Girl on the Net argues that this aversion to sex as anything other than an emotional connection is one of the campaign’s major issues. Prostitution, or sex work, is an intensely-debated topic with a range of voices on both sides. Where Richardson sees sex robots as part of a wider commodification of sex, Girl on the Net rejects the conflation. Sex workers should always have the ability to consent and choose clients, something robots lack.

“When you dig a little bit deeper, it sounds like a lot of what the campaign believes is that any sex which is not loving…it’s not a religious argument, but it’s that kind of conservative, sex should be between two people who love each other very much, type of thing,” said Girl on the Net.

As time goes on, it becomes clearer that there’s a wider schism between the two arguments. On one side, there’s a belief that humans could develop consciousness (or something that resembles it) and place it inside robots, whereas the other side sees it as a dangerous confusion.

Richardson rejects what she describes as a modern animism. “Consciousness is a property of life, so you have to be living, but it’s also species-specific,” she said. “I do think it’s a property of being a living being.”

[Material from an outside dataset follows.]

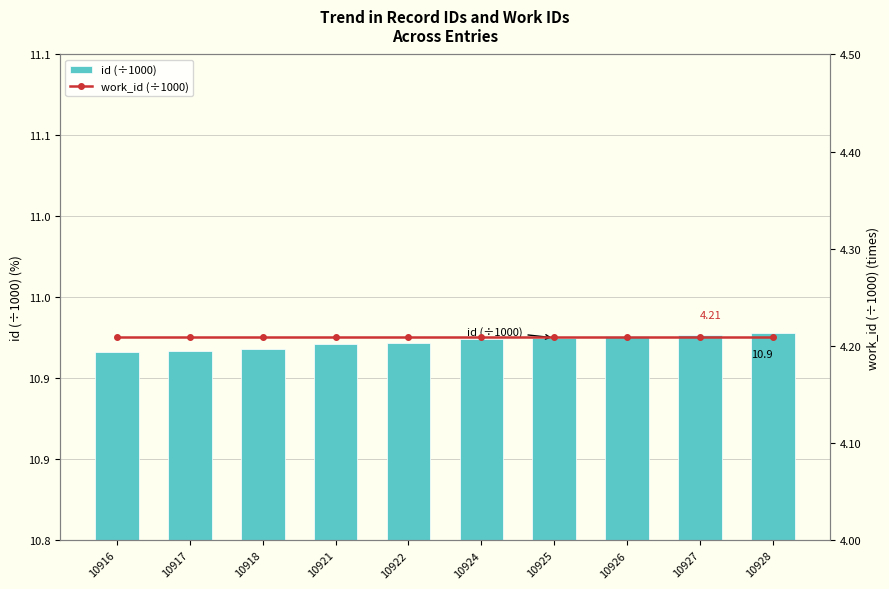

How many id (÷1000) values are between 10 and 11?

10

Girl on the Net argues that attaching attributes to robots previously reserved for humans does not necessarily come with any harm. Using robots for sex won’t mean that we stop caring about real peoples’ thoughts and feelings.

“Actually, the fact that this conversation is happening at all shows that we do care!” Girl on the Net said. “We can’t help but theorize about what people might be thinking and empathize with how a robot might be feeling.”

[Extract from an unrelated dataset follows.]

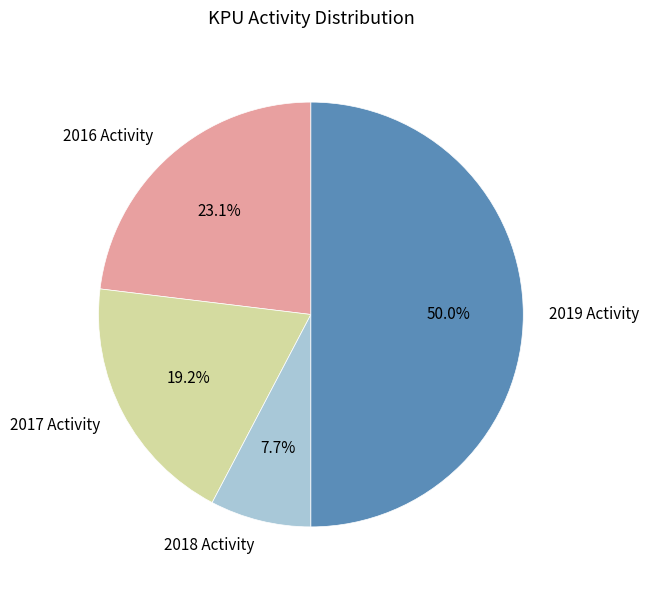

What is the ratio of the value at 2017 Activity to the value at 2016 Activity?

0.8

Accepting the idea of programmable consciousness raises ethical dilemmas that otherwise wouldn’t exist. Girl on the Net argues that if we develop robotic consciousness, not only would it be unethical to program them to be sex robots, but it would be unethical to program them to do anything.

“If we build a robot that can make choices and have free will, then we’ve essentially built a robot that can consent,” Girl on the Net said.

Assuming we could make robots with a simulation of consciousness, it could be unethical to make a robot without that consciousness, as it’s a conscious act to not give it that option of consent. On the other hand, if the robot never had a consciousness, perhaps there is no moral dilemma.

Rejecting the dilemma outright, Richardson sees the conflation as part of the “extreme neoliberalism” of Silicon Valley, to want to break down the barriers between humans and machines. Once you reach the point where you accept robotic consciousness, possibly the defining feature of being human, what’s left? “Everything is a potential commodity,” she said.

It’s a difficult discussion, mainly because of the number of questions both sides raise. Does empathizing with robots mean the next Zuckerberg could try and sell our emotions to us, or is it something we already do without the tech world’s help, so accepting it can help us better understand ourselves? There are no easy answers, but if Pearson is to be believed, it’ll be decades before sex robots reach the market.